Tobia Zevi’s article in the April 24th edition of Pagine Ebraiche 24, entitled “Carnivori e vegetariani,” raises some important issues. Zevi, who defines himself as “un vegetariano non sempre praticante” (an occasionally lapsed vegetarian) makes the case for the necessity of a society-wide conversation about the ethical and sustainable treatment of animals destined for human consumption. He rightly points out that this matter has by now extended beyond the limited spheres of animal rights activists and vegans, to become one of concern, to a significant part of the general public. Zevi puts forward the idea that progress in this arena will not ultimately come about because of apprehension for our well-being, or that of the animals we eat, or even that of the environment; rather, the key to advancement will be a change in general social norms, “because it will become increasingly unacceptable socially to eat foods that are unhealthy, uncivilized and harmful to the environment.”
What caught my attention, however, comes at the end of Zevi’s piece, where he goes a step further to suggest that Italian Jews could make their own particular contribution to sustainable and ethical food production thanks to the ongoing debate and innovation surrounding “K.it,” the newly launched hekhsher of the UCEI (Union of Italian Jewish Communities), which seeks to promote both kashrut and Made in Italy.

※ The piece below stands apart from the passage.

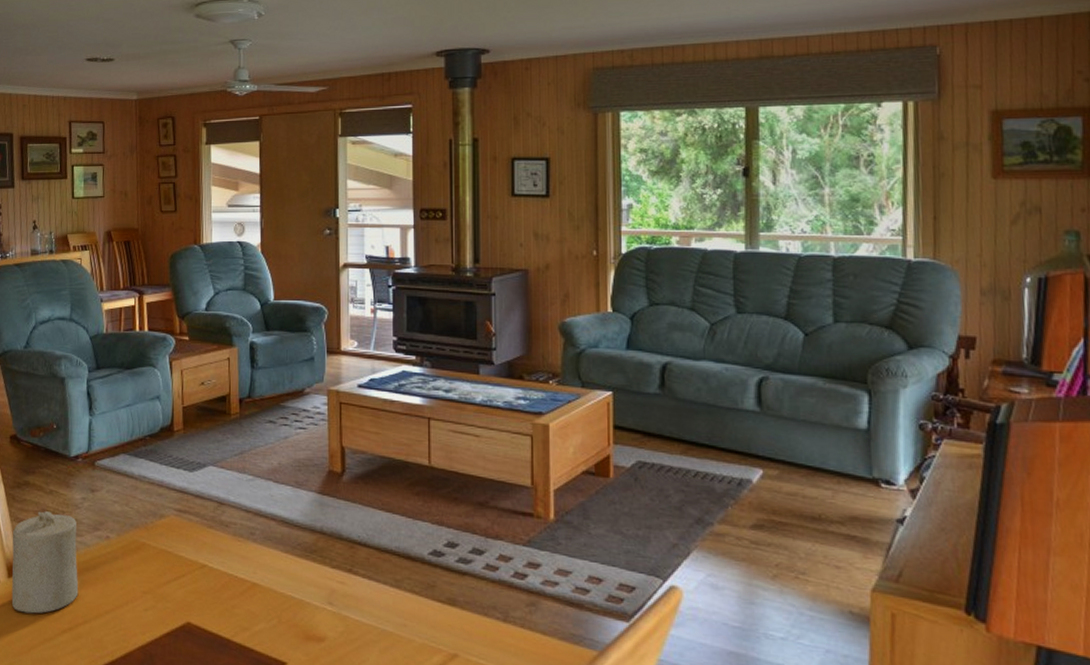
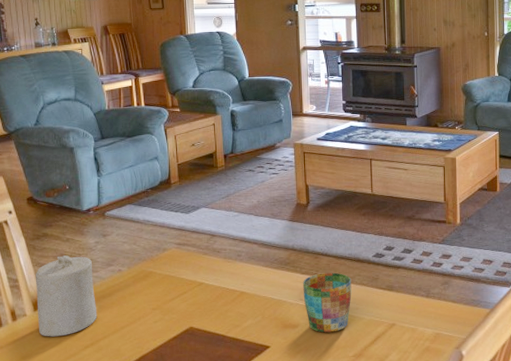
mug: none [333,569,398,655] -> present [303,272,352,333]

This is an intriguing idea, and, it seems logical enough: why not bring the ethical forces of halakhah to bear on a problem that touches Jews and non-Jews alike? On the other hand, this approach is not without its obstacles, as evidenced by the disappointing failure of a similar project in the U.S. Hekhsher Tzedek was an initiative begun in 2011 to create an ethical certification for kosher food, supported by rabbis in the Conservative (Masorti) movement. What on its face seemed like an easy and logical marriage of kashrut, environmentalism, labor rights and animal rights, quickly became mired in complications. First, there were concerns raised about confusing the traditional laws of kashrut and more universal humanitarian concerns (the name of the certification was changed to “Magen Tzedek” in order to placate those who objected to the application of the term hekhsher to a certification not based on the halakhah of kashrut as traditionally interpreted). Then there were also questions as to whether the market for kosher food and the market for sustainable food necessarily overlap to the degree necessary for the success of such an endeavor. To my knowledge, no product ever carried the Magen Tzedek certification, despite the enthusiasm that surrounded the announcement of the initiative.
I mention this unsuccessful attempt not in order to discourage conversation about the intersection of kashrut and sustainability in Italy, but only as a case study to hopefully learn from. I think Zevi is right that the Italian Jewish community has unique contributions to make to the discourse surrounding sustainable food production, and I also think that Jewish law, practice and ethics – traditional and modern – have much to say on these issues of pressing importance. Let’s hope that Hekhsher Tzedek was just the first step in an ultimately fruitful and sustainable process.